有机相纳滤溶剂传递机理的研究
发布时间:2019-02-17 15:18
【摘要】:纳滤是介于超滤与反渗透之间的一种膜分离技术,在水处理、食品、制药、化学等行业中已经有了广泛的应用。耐溶剂纳滤是把纳滤过程引入到了有机相当中。随着高稳定性、性能突出的耐溶剂纳滤膜的制备开发,对耐溶剂纳滤膜传质过程的研究得到了越来越多的关注。与传统的纳滤过程相比,由于膜、溶剂、溶质三元体系间复杂的相互作用,耐溶剂纳滤传质过程比较复杂。而且对耐溶剂膜的传质过程研究尚不透彻,比如溶剂/溶质透过膜的过程是靠粘性流还是扩散,至今没有一个定论。目前的传递模型有不同的缺陷,且没有普适性比较好的模型,这无疑阻碍了耐溶剂纳滤的实际应用。因此对耐溶剂纳滤传质机理的应用是目前一个比较热门的研究领域。本文首先研究了甲醇、乙醇、甲苯、丙酮等一系列纯溶剂通过耐溶剂纳滤膜的过程,考虑到溶剂的通量与溶剂的性质、膜的性质关系比较大,采用相关性分析的方法对它们之间的关系进行了分析。发现溶剂通量与溶剂的黏度、介电常数关系比较大,同时与溶剂/膜之间的溶解度参数差和表面张力差关系也比较大。基于这些研究结论,建立了一个基于不完全溶解扩散模型的半经验模型,该模型的适用性在一系列溶剂中都都得到了验证。本文系统地研究了耐溶剂纳滤膜用于分离二元溶剂混合物地可行性。选取了在介电常数、表面张力、Hansen溶解度参数、黏度不同的二元溶剂体系,并用单因素分析的方法来考察不同的商用耐溶剂纳滤膜(MPFTM系歹、StarMemTM系列、DuraMemTM系列)对于这一系列溶剂的分离效果。
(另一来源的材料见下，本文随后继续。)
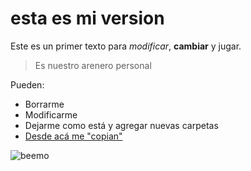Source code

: # esta es mi version

Este es un primer texto para *modificar*, **cambiar** y jugar.

> Es nuestro arenero personal

Pueden:

- Borrarme
- Modificarme
- Dejarme como está y agregar nuevas carpetas
- [Desde acá me "copian"](http://www.stockvault.net/data/2013/01/26/141123/small.jpg)

![beemo](http://www.stockvault.net/data/2013/01/26/141123/small.jpg "Este texto aparece cuando el mouse está sobre la imagen")

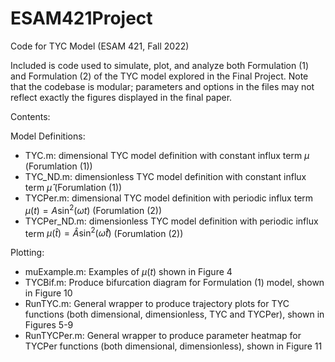 # ESAM421Project
Code for TYC Model (ESAM 421, Fall 2022)

Included is code used to simulate, plot, and analyze both Formulation (1) and Formulation (2) of the TYC model explored in the Final Project. Note that the codebase is modular; parameters and options in the files may not reflect exactly the figures displayed in the final paper.

Contents:

Model Definitions:
- TYC.m: dimensional TYC model definition with constant influx term $\mu$ (Forumlation (1))
- TYC_ND.m: dimensionless TYC model definition with constant influx term $\hat{\mu}$ (Forumlation (1))
- TYCPer.m: dimensional TYC model definition with periodic influx term $\mu(t) = A\sin^2(\omega t)$ (Forumlation (2))
- TYCPer_ND.m: dimensionless TYC model definition with periodic influx term $\mu(\hat{t}) = \hat{A}\sin^2(\hat{\omega} \hat{t})$ (Forumlation (2))

Plotting:
- muExample.m: Examples of $\mu(t)$ shown in Figure 4
- TYCBif.m: Produce bifurcation diagram for Formulation (1) model, shown in Figure 10
- RunTYC.m: General wrapper to produce trajectory plots for TYC functions (both dimensional, dimensionless, TYC and TYCPer), shown in Figures 5-9
- RunTYCPer.m: General wrapper to produce parameter heatmap for TYCPer functions (both dimensional, dimensionless), shown in Figure 11


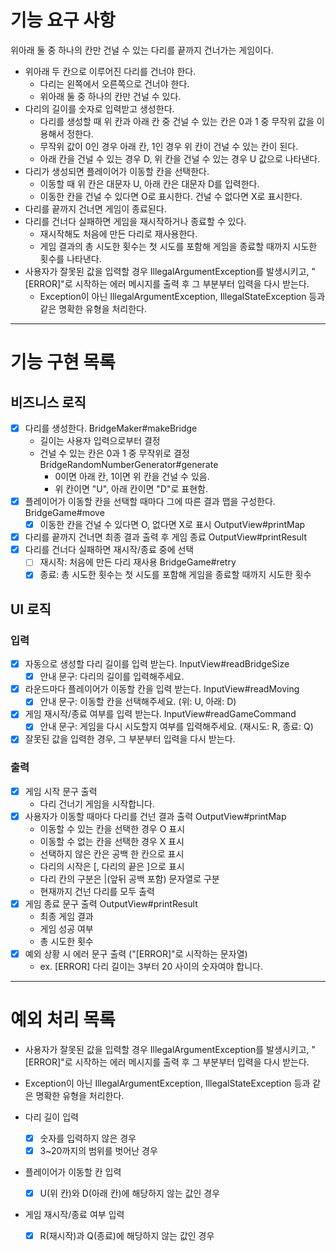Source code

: # 기능 요구 사항 

위아래 둘 중 하나의 칸만 건널 수 있는 다리를 끝까지 건너가는 게임이다.

- 위아래 두 칸으로 이루어진 다리를 건너야 한다.
  - 다리는 왼쪽에서 오른쪽으로 건너야 한다.
  - 위아래 둘 중 하나의 칸만 건널 수 있다.
- 다리의 길이를 숫자로 입력받고 생성한다.
  - 다리를 생성할 때 위 칸과 아래 칸 중 건널 수 있는 칸은 0과 1 중 무작위 값을 이용해서 정한다.
  - 무작위 값이 0인 경우 아래 칸, 1인 경우 위 칸이 건널 수 있는 칸이 된다.
  - 아래 칸을 건널 수 있는 경우 D, 위 칸을 건널 수 있는 경우 U 값으로 나타낸다.
- 다리가 생성되면 플레이어가 이동할 칸을 선택한다.
  - 이동할 때 위 칸은 대문자 U, 아래 칸은 대문자 D를 입력한다.
  - 이동한 칸을 건널 수 있다면 O로 표시한다. 건널 수 없다면 X로 표시한다.
- 다리를 끝까지 건너면 게임이 종료된다.
- 다리를 건너다 실패하면 게임을 재시작하거나 종료할 수 있다.
  - 재시작해도 처음에 만든 다리로 재사용한다.
  - 게임 결과의 총 시도한 횟수는 첫 시도를 포함해 게임을 종료할 때까지 시도한 횟수를 나타낸다.
- 사용자가 잘못된 값을 입력할 경우 IllegalArgumentException를 발생시키고, "[ERROR]"로 시작하는 에러 메시지를 출력 후 그 부분부터 입력을 다시 받는다.
  - Exception이 아닌 IllegalArgumentException, IllegalStateException 등과 같은 명확한 유형을 처리한다.

---

# 기능 구현 목록 

## 비즈니스 로직 

- [x] 다리를 생성한다. BridgeMaker#makeBridge
  - 길이는 사용자 입력으로부터 결정 
  - 건널 수 있는 칸은 0과 1 중 무작위로 결정 BridgeRandomNumberGenerator#generate 
    - 0이면 아래 칸, 1이면 위 칸을 건널 수 있음.
    - 위 칸이면 "U", 아래 칸이면 "D"로 표현함.
- [x] 플레이어가 이동할 칸을 선택할 때마다 그에 따른 결과 맵을 구성한다. BridgeGame#move 
  - [x] 이동한 칸을 건널 수 있다면 O, 없다면 X로 표시 OutputView#printMap 
- [x] 다리를 끝까지 건너면 최종 결과 출력 후 게임 종료 OutputView#printResult 
- [x] 다리를 건너다 실패하면 재시작/종료 중에 선택 
  - [ ] 재시작: 처음에 만든 다리 재사용 BridgeGame#retry 
  - [x] 종료: 총 시도한 횟수는 첫 시도를 포함해 게임을 종료할 때까지 시도한 횟수 

## UI 로직

### 입력

- [x] 자동으로 생성할 다리 길이를 입력 받는다. InputView#readBridgeSize
  - [x] 안내 문구: 다리의 길이를 입력해주세요.
- [x] 라운드마다 플레이어가 이동할 칸을 입력 받는다. InputView#readMoving
  - [x] 안내 문구: 이동할 칸을 선택해주세요. (위: U, 아래: D)
- [x] 게임 재시작/종료 여부를 입력 받는다. InputView#readGameCommand
  - [x] 안내 문구: 게임을 다시 시도할지 여부를 입력해주세요. (재시도: R, 종료: Q)
- [x] 잘못된 값을 입력한 경우, 그 부분부터 입력을 다시 받는다.

### 출력

- [x] 게임 시작 문구 출력 
  - 다리 건너기 게임을 시작합니다.
- [x] 사용자가 이동할 때마다 다리를 건넌 결과 출력 OutputView#printMap
  - 이동할 수 있는 칸을 선택한 경우 O 표시
  - 이동할 수 없는 칸을 선택한 경우 X 표시
  - 선택하지 않은 칸은 공백 한 칸으로 표시
  - 다리의 시작은 [, 다리의 끝은 ]으로 표시
  - 다리 칸의 구분은 |(앞뒤 공백 포함) 문자열로 구분
  - 현재까지 건넌 다리를 모두 출력
- [x] 게임 종료 문구 출력 OutputView#printResult
  - 최종 게임 결과 
  - 게임 성공 여부 
  - 총 시도한 횟수 
- [x] 예외 상황 시 에러 문구 출력 ("[ERROR]"로 시작하는 문자열) 
  - ex. [ERROR] 다리 길이는 3부터 20 사이의 숫자여야 합니다.

--- 

# 예외 처리 목록 

- 사용자가 잘못된 값을 입력할 경우 IllegalArgumentException를 발생시키고, "[ERROR]"로 시작하는 에러 메시지를 출력 후 그 부분부터 입력을 다시 받는다.
- Exception이 아닌 IllegalArgumentException, IllegalStateException 등과 같은 명확한 유형을 처리한다.


- 다리 길이 입력 
  - [x] 숫자를 입력하지 않은 경우 
  - [x] 3~20까지의 범위를 벗어난 경우 
- 플레이어가 이동할 칸 입력 
  - [x] U(위 칸)와 D(아래 칸)에 해당하지 않는 값인 경우 
- 게임 재시작/종료 여부 입력 
  - [x] R(재시작)과 Q(종료)에 해당하지 않는 값인 경우 

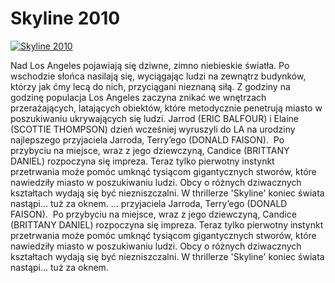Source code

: Skyline 2010 
=============
[![Skyline 2010 ](http://vidos.pl/images/player.gif)](http://vidos.pl/skyline-2010)

 Nad Los Angeles pojawiają się dziwne, zimno niebieskie światła. Po wschodzie słońca nasilają się, wyciągając ludzi na zewnątrz budynków, którzy jak ćmy lecą do nich, przyciągani nieznaną siłą. Z godziny na godzinę populacja Los Angeles zaczyna znikać we wnętrzach przerażających, latających obiektów, które metodycznie penetrują miasto w poszukiwaniu ukrywających się ludzi. Jarrod (ERIC BALFOUR) i Elaine (SCOTTIE THOMPSON) dzień wcześniej wyruszyli do LA na urodziny najlepszego przyjaciela Jarroda, Terry’ego (DONALD FAISON).  Po przybyciu na miejsce, wraz z jego dziewczyną, Candice (BRITTANY DANIEL) rozpoczyna się impreza. Teraz tylko pierwotny instynkt przetrwania może pomóc umknąć tysiącom gigantycznych stworów, które nawiedziły miasto w poszukiwaniu ludzi. Obcy o różnych dziwacznych kształtach wydają się być niezniszczalni. W thrillerze 'Skyline' koniec świata nastąpi… tuż za oknem.  ... przyjaciela Jarroda, Terry’ego (DONALD FAISON).  Po przybyciu na miejsce, wraz z jego dziewczyną, Candice (BRITTANY DANIEL) rozpoczyna się impreza. Teraz tylko pierwotny instynkt przetrwania może pomóc umknąć tysiącom gigantycznych stworów, które nawiedziły miasto w poszukiwaniu ludzi. Obcy o różnych dziwacznych kształtach wydają się być niezniszczalni. W thrillerze 'Skyline' koniec świata nastąpi… tuż za oknem.
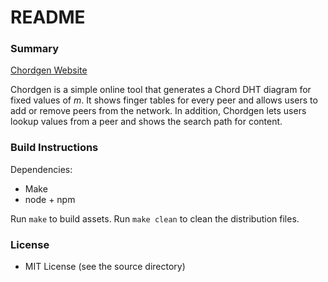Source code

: # README #

### Summary ###

[Chordgen Website](http://msindwan.bitbucket.org/chordgen)

Chordgen is a simple online tool that generates a Chord DHT diagram for fixed values of *m*. It shows finger tables for every peer and allows users to add or remove peers from the network. In addition, Chordgen lets users lookup values from a peer and shows the search path for content.

### Build Instructions ###

Dependencies:
* Make
* node + npm

Run `make` to build assets. Run `make clean` to clean the distribution files.

### License ###

* MIT License (see the source directory)
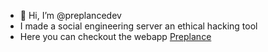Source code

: - 👋 Hi, I’m @preplancedev
- I made a social engineering server an ethical hacking tool 
- Here you can checkout the webapp  [Preplance](https://preplance.com/)

<!---
preplance/preplance is a ✨ special ✨ repository because its `README.md` (this file) appears on your GitHub profile.
You can click the Preview link to take a look at your changes.
--->
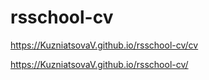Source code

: # rsschool-cv
https://KuzniatsovaV.github.io/rsschool-cv/cv

https://KuzniatsovaV.github.io/rsschool-cv/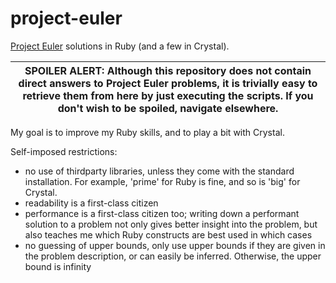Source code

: # project-euler
[Project Euler](https://projecteuler.net) solutions in Ruby (and a few in Crystal).

| SPOILER ALERT: Although this repository does not contain direct answers to Project Euler problems, it is trivially easy to retrieve them from here by just executing the scripts. If you don't wish to be spoiled, navigate elsewhere. |
| --- |

My goal is to improve my Ruby skills, and to play a bit with Crystal.

Self-imposed restrictions:
* no use of thirdparty libraries, unless they come with the standard installation. For example, 'prime' for Ruby is fine, and so is 'big' for Crystal.
* readability is a first-class citizen
* performance is a first-class citizen too; writing down a performant solution to a problem not only gives better insight into the problem, but also teaches me which Ruby constructs are best used in which cases
* no guessing of upper bounds, only use upper bounds if they are given in the problem description, or can easily be inferred. Otherwise, the upper bound is infinity
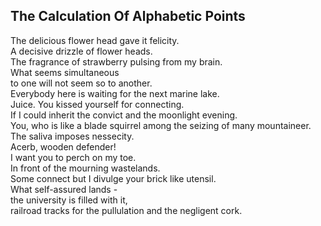 The Calculation Of Alphabetic Points
------------------------------------
The delicious flower head gave it felicity.  
A decisive drizzle of flower heads.  
The fragrance of strawberry pulsing from my brain.  
What seems simultaneous  
to one will not seem so to another.  
Everybody here is waiting for the next marine lake.  
Juice. You kissed yourself for connecting.  
If I could inherit the convict and the moonlight evening.  
You, who is like a blade squirrel among the seizing of many mountaineer.  
The saliva imposes nessecity.  
Acerb, wooden defender!  
I want you to perch on my toe.  
In front of the mourning wastelands.  
Some connect but I divulge your brick like utensil.  
What self-assured lands -  
the university is filled with it,  
railroad tracks for the pullulation and the negligent cork.  
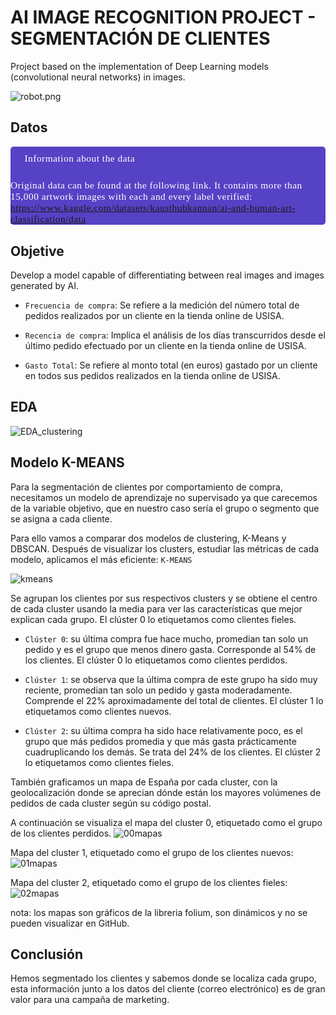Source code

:# AI IMAGE RECOGNITION PROJECT - SEGMENTACIÓN DE CLIENTES
Project based on the implementation of Deep Learning models (convolutional neural networks) in images.

![robot.png](https://img.freepik.com/premium-photo/arafed-robot-painting-canvas-messy-room-with-window-generative-ai_927978-24454.jpg?w=1060)

## Datos
<div style="color:white;
           display:fill;
           border-radius:5px;
           background-color:#5642C5;
           font-size:110%;
           font-family:Verdana;
           letter-spacing:0.5px">

<p style="padding: 10px;
              color:white;">
📍Information about the data
    
Original data can be found at the following link. It contains more than 15,000 artwork images with each and every label verified:
https://www.kaggle.com/datasets/kausthubkannan/ai-and-human-art-classification/data    
</p>
</div>

## Objetive
Develop a model capable of differentiating between real images and images generated by AI.

- `Frecuencia de compra`: Se refiere a la medición del número total de pedidos realizados por un cliente en la tienda online de USISA. 

- `Recencia de compra`: Implica el análisis de los días transcurridos desde el último pedido efectuado por un cliente en la tienda online de USISA.

- `Gasto Total`: Se refiere al monto total (en euros) gastado por un cliente en todos sus pedidos realizados en la tienda online de USISA.

## EDA

![EDA_clustering](https://github.com/AndresMembrillo/proyecto-usisa/assets/145653361/22cefa6b-f4d0-4541-ada2-d854a24b56e2)

## Modelo K-MEANS
Para la segmentación de clientes por comportamiento de compra, necesitamos un modelo de aprendizaje no supervisado ya que carecemos de la variable objetivo, que en nuestro caso sería el grupo o segmento que se asigna a cada cliente.

Para ello vamos a comparar dos modelos de clustering, K-Means y DBSCAN. Después de visualizar los clusters, estudiar las métricas de cada modelo, aplicamos el más eficiente: `K-MEANS`

![kmeans](https://github.com/AndresMembrillo/proyecto-usisa/assets/145653361/39023b00-5e1a-4691-af45-62390ea09e00)

Se agrupan los clientes por sus respectivos clusters y se obtiene el centro de cada cluster usando la media para ver las características que mejor explican cada grupo. El clúster 0  lo etiquetamos como clientes fieles.

- `Clúster 0`: su última compra fue hace mucho, promedian tan solo un pedido y es el grupo que menos dinero gasta. Corresponde al 54% de los clientes. El clúster 0  lo etiquetamos como clientes perdidos.

- `Clúster 1`: se observa que la última compra de este grupo ha sido muy reciente, promedian tan solo un pedido y gasta moderadamente. Comprende el 22% aproximadamente del total de clientes. El clúster 1  lo etiquetamos como clientes nuevos.

- `Clúster 2`: su última compra ha sido hace relativamente poco, es el grupo que más pedidos promedia y que más gasta prácticamente cuadruplicando los demás. Se trata del 24% de los clientes. El clúster 2 lo etiquetamos como clientes fieles.

También graficamos un mapa de España por cada cluster, con la geolocalización donde se aprecian dónde están los mayores volúmenes de pedidos de cada cluster según su código postal. 

A continuación se visualiza el mapa del cluster 0, etiquetado como el grupo de los clientes perdidos.
![00mapas](https://github.com/AndresMembrillo/proyecto-usisa/assets/145653361/fd60302d-47bb-436e-a1e3-b071b233d565)

Mapa del cluster 1, etiquetado como el grupo de los clientes nuevos:
![01mapas](https://github.com/AndresMembrillo/proyecto-usisa/assets/145653361/9894d5c4-40f7-4ead-ae93-c417bfe48310)

Mapa del cluster 2, etiquetado como el grupo de los clientes fieles:
![02mapas](https://github.com/AndresMembrillo/proyecto-usisa/assets/145653361/13faae0a-e58b-4482-bba6-f43718d8e7e2)

  nota: los mapas son gráficos de la libreria folium, son dinámicos y no se pueden visualizar en GitHub.

## Conclusión
Hemos segmentado los clientes y sabemos donde se localiza cada grupo, esta información junto a los datos del cliente (correo electrónico) es de gran valor para una campaña de marketing.
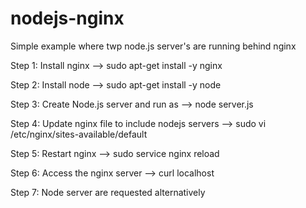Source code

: # nodejs-nginx
Simple example where twp node.js server's are running behind nginx

Step 1: Install nginx
--> sudo apt-get install -y nginx

Step 2: Install node
--> sudo apt-get install -y node 

Step 3: Create Node.js server and run as
--> node server.js

Step 4: Update nginx file to include nodejs servers
--> sudo vi /etc/nginx/sites-available/default

Step 5: Restart nginx
--> sudo service nginx reload

Step 6: Access the nginx server
--> curl localhost

Step 7: Node server are requested alternatively
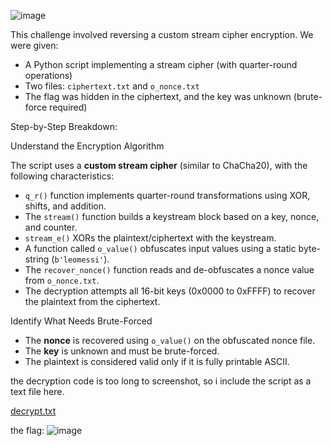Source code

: ![image](https://github.com/user-attachments/assets/e3361e5f-4ccf-4b91-a13a-3051b2982080)

This challenge involved reversing a custom stream cipher encryption. We were given:

- A Python script implementing a stream cipher (with quarter-round operations)
- Two files: `ciphertext.txt` and `o_nonce.txt`
- The flag was hidden in the ciphertext, and the key was unknown (brute-force required)

Step-by-Step Breakdown:

Understand the Encryption Algorithm

The script uses a **custom stream cipher** (similar to ChaCha20), with the following characteristics:

- `q_r()` function implements quarter-round transformations using XOR, shifts, and addition.
- The `stream()` function builds a keystream block based on a key, nonce, and counter.
- `stream_e()` XORs the plaintext/ciphertext with the keystream.
- A function called `o_value()` obfuscates input values using a static byte-string (`b'leomessi'`).
- The `recover_nonce()` function reads and de-obfuscates a nonce value from `o_nonce.txt`.
- The decryption attempts all 16-bit keys (0x0000 to 0xFFFF) to recover the plaintext from the ciphertext.


Identify What Needs Brute-Forced

- The **nonce** is recovered using `o_value()` on the obfuscated nonce file.
- The **key** is unknown and must be brute-forced.
- The plaintext is considered valid only if it is fully printable ASCII.

the decryption code is too long to screenshot, so i include the script as a text file here.

[decrypt.txt](https://github.com/user-attachments/files/19492999/decrypt.txt)

the flag:
![image](https://github.com/user-attachments/assets/ce0c9f70-6ab3-4502-9d78-a963f38d3486)
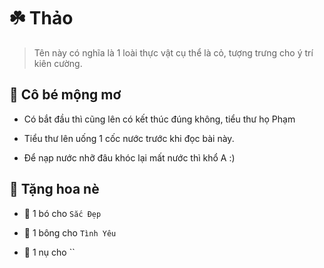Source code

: # ☘️ Thảo

> Tên này có nghĩa là 1 loài thực vật cụ thể là cỏ, tượng trưng cho ý trí kiên cường.

## 💭 Cô bé mộng mơ

+ Có bắt đầu thì cũng lên có kết thúc đúng không, tiểu thư họ Phạm

+ Tiểu thư lên uống 1 cốc nước trước khi đọc bài này.

+ Để nạp nước nhỡ đâu khóc lại mất nước thì khổ A :)

## 💐 Tặng hoa nè

+ 💐 1 bó cho `Sắc Đẹp`

+ 🌹 1 bông cho `Tình Yêu`

+ 🌷 1 nụ cho ``








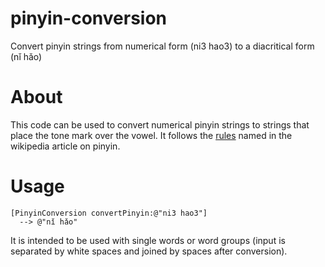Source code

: pinyin-conversion
=================

Convert pinyin strings from numerical form (ni3 hao3) to a diacritical form (nǐ hǎo)

About
=====

This code can be used to convert numerical pinyin strings to strings that place the tone mark over the vowel. It follows the [rules](http://en.wikipedia.org/wiki/Pinyin#Rules_for_placing_the_tone_mark) named in the wikipedia article on pinyin.

Usage
=====
    [PinyinConversion convertPinyin:@"ni3 hao3"]
      --> @"nǐ hǎo"

It is intended to be used with single words or word groups (input is separated by white spaces and joined by spaces after conversion).
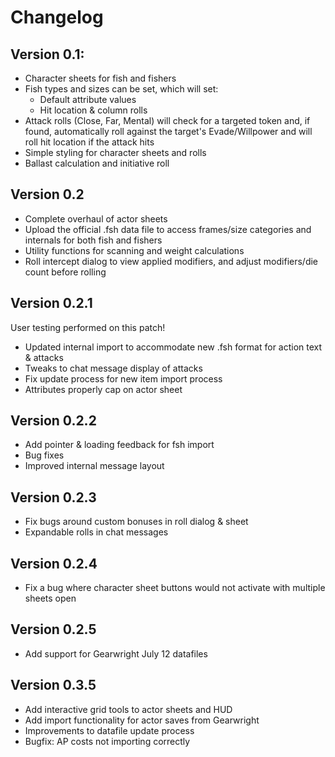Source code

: # Changelog

## Version 0.1:
* Character sheets for fish and fishers
* Fish types and sizes can be set, which will set:
    * Default attribute values
    * Hit location & column rolls
* Attack rolls (Close, Far, Mental) will check for a targeted token and, if found, automatically roll against the target's Evade/Willpower and will roll hit location if the attack hits
* Simple styling for character sheets and rolls
* Ballast calculation and initiative roll

## Version 0.2
* Complete overhaul of actor sheets
* Upload the official .fsh data file to access frames/size categories and internals for both fish and fishers
* Utility functions for scanning and weight calculations
* Roll intercept dialog to view applied modifiers, and adjust modifiers/die count before rolling

## Version 0.2.1
User testing performed on this patch!
* Updated internal import to accommodate new .fsh format for action text & attacks
* Tweaks to chat message display of attacks
* Fix update process for new item import process
* Attributes properly cap on actor sheet

## Version 0.2.2
* Add pointer & loading feedback for fsh import
* Bug fixes
* Improved internal message layout

## Version 0.2.3
* Fix bugs around custom bonuses in roll dialog & sheet
* Expandable rolls in chat messages

## Version 0.2.4
* Fix a bug where character sheet buttons would not activate with multiple sheets open

## Version 0.2.5
* Add support for Gearwright July 12 datafiles

## Version 0.3.5
* Add interactive grid tools to actor sheets and HUD
* Add import functionality for actor saves from Gearwright
* Improvements to datafile update process
* Bugfix: AP costs not importing correctly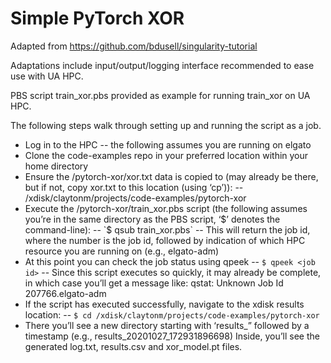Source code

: # Simple PyTorch XOR
Adapted from https://github.com/bdusell/singularity-tutorial

Adaptations include input/output/logging interface recommended
to ease use with UA HPC.

PBS script train_xor.pbs provided as example for running 
train_xor on UA HPC.

The following steps walk through setting up and running the script as a job.
- Log in to the HPC -- the following assumes you are running on elgato
- Clone the code-examples repo in your preferred location within your home directory
- Ensure the <code-examples>/pytorch-xor/xor.txt data is copied to (may already be there, but if not, copy xor.txt to this location (using ‘cp’)):
-- /xdisk/claytonm/projects/code-examples/pytorch-xor
- Execute the <code-examples>/pytorch-xor/train_xor.pbs script (the following assumes you’re in the same directory as the PBS script, ‘$’ denotes the command-line):
-- `$ qsub train_xor.pbs`
-- This will return the job id, where the number is the job id, followed by indication of which HPC resource you are running on (e.g., elgato-adm)
- At this point you can check the job status using qpeek
-- `$ qpeek <job id>`
-- Since this script executes so quickly, it may already be complete, in which case you’ll get a message like:
qstat: Unknown Job Id 207766.elgato-adm
- If the script has executed successfully, navigate to the xdisk results location:
-- `$ cd /xdisk/claytonm/projects/code-examples/pytorch-xor`
- There you’ll see a new directory starting with ‘results_” followed by a timestamp (e.g., results_20201027_172931896698)
Inside, you’ll see the generated log.txt, results.csv and xor_model.pt files.
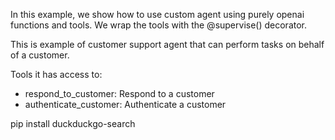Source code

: In this example, we show how to use custom agent using purely openai functions and tools. We wrap the tools with the @supervise() decorator.

This is example of customer support agent that can perform tasks on behalf of a customer.

Tools it has access to:
- respond_to_customer: Respond to a customer
- authenticate_customer: Authenticate a customer

pip install duckduckgo-search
发现DuraMemTM 150对于乙醇/正己烷体系的分离因子高达6左右,这是目前耐溶剂纳滤领域对于容积分离发现的最好地结果。对有分离效果的体系进行了深入的考察,发现溶剂优先通过地现象主要取决于膜的类型、以及膜一溶剂之间的Hans en溶解度参数差和极性差。并第一次提出了耐溶剂纳滤膜用于溶剂分离的一些基本假设。本文基于传统的溶解一扩散模型,提出了一个专门用于描述耐溶剂纳滤溶剂分离过程的经验模型。本模型主要包含两个参数:Hans en溶解度参数和介电常数。可以较好的用来描述一些致密性膜如DuraMemTM 150,200,300和MPF-44对二元溶剂的分离现象。而对于疏松膜如DuraMemTM 500 和 DuraMemTM 900的描述效果则比较差,这和该模型的假设是一致的。该模型提供了一种理解耐溶剂纳滤膜用于二元溶剂分离的新思路,为该领域进一步的研究工作打开了一个良好的突破口。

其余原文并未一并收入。